A Pr(recent > earlier) of 82.1% means the posterior is moderately in favour of a real increase, but far from conclusive. It is tempting to read this as “there’s a 17.9% chance there’s nothing there”, but that framing imports a hypothesis-testing mindset into a quantity that is really just a posterior summary — the wide credible intervals are the more informative take-home. Given that the model is fitting on only 15 blocks with a post-hoc period split, the uncertainty is appropriate.

Conclusions

Overall, these analyses suggest that English resident doctor strikes have overlapped school holidays more often than would be expected from a naive day-level comparison, but the signal weakens substantially once calendar structure is modelled properly.

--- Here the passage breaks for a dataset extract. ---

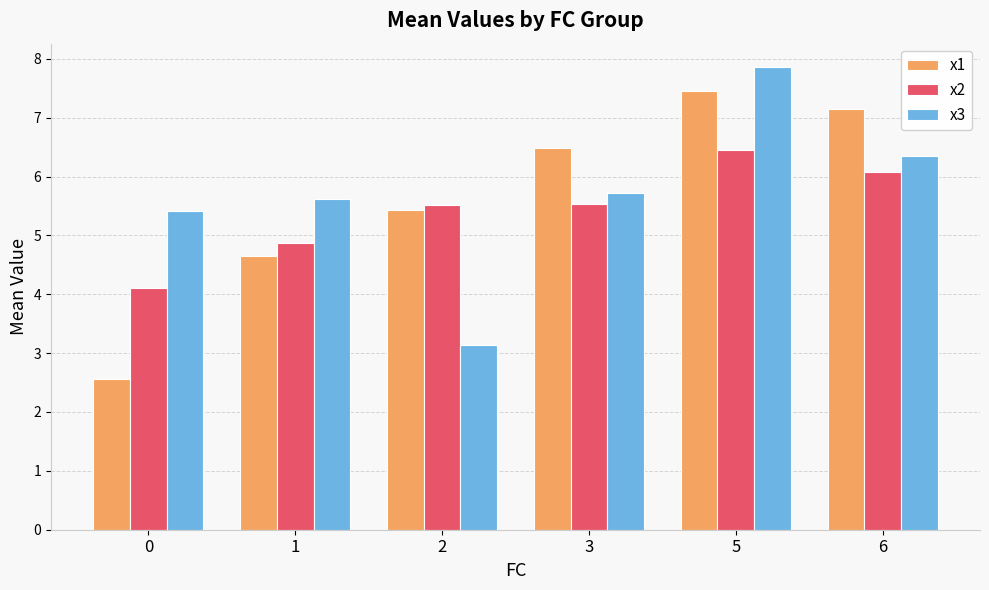

Count the number of data series in this chart.

3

In the block-preserving permutation analyses, full-period overlap appeared only marginally above chance, and the recent-versus-earlier comparison suggested increasing holiday alignment in the most recent period without that difference being statistically unusual under the random-placement null. The Bayesian model pointed in the same direction, estimating higher recent overlap but with wide credible intervals once between-block heterogeneity was accounted for.

Several limitations are worth keeping in mind across all analyses. First, the 18-month recent/earlier split was chosen post-hoc in response to a colleague’s suggestion; any inference about a temporal trend is therefore exploratory and would need to be confirmed in a pre-specified analysis or with sensitivity analyses across alternative cutpoints. Second, the permutation null assumes strike blocks could have been placed anywhere in the study window with equal probability, which ignores real constraints (notice periods, negotiations, exams, clinical rotations, political timing). Third, many of the school holidays include weekends, whereas the initial round of strikes were predominantly weekdays. A cleaner analysis would restrict both the overlap metric and the null distribution to weekdays. Finally, the Bayesian model is fitting relatively sparse data (15 blocks, 4 of them recent), so the posterior estimates carry substantial uncertainty that the point summaries can obscure.

Taken together the results are consistent with some evidence of increased holiday alignment in the more recent period, but do not provide strong grounds for a confident claim of deliberate targeting. These findings speak to whether observed timing looks unusual relative to a simplified chance model; they say nothing about intent, strategy, or political motivation. Having said this industrial action is, by design, intended to cause maximum disruption — and coincidence with school holidays, when consultant cover is already stretched by childcare and travel, would not be an unreasonable tactic even if the statistical evidence here remains equivocal.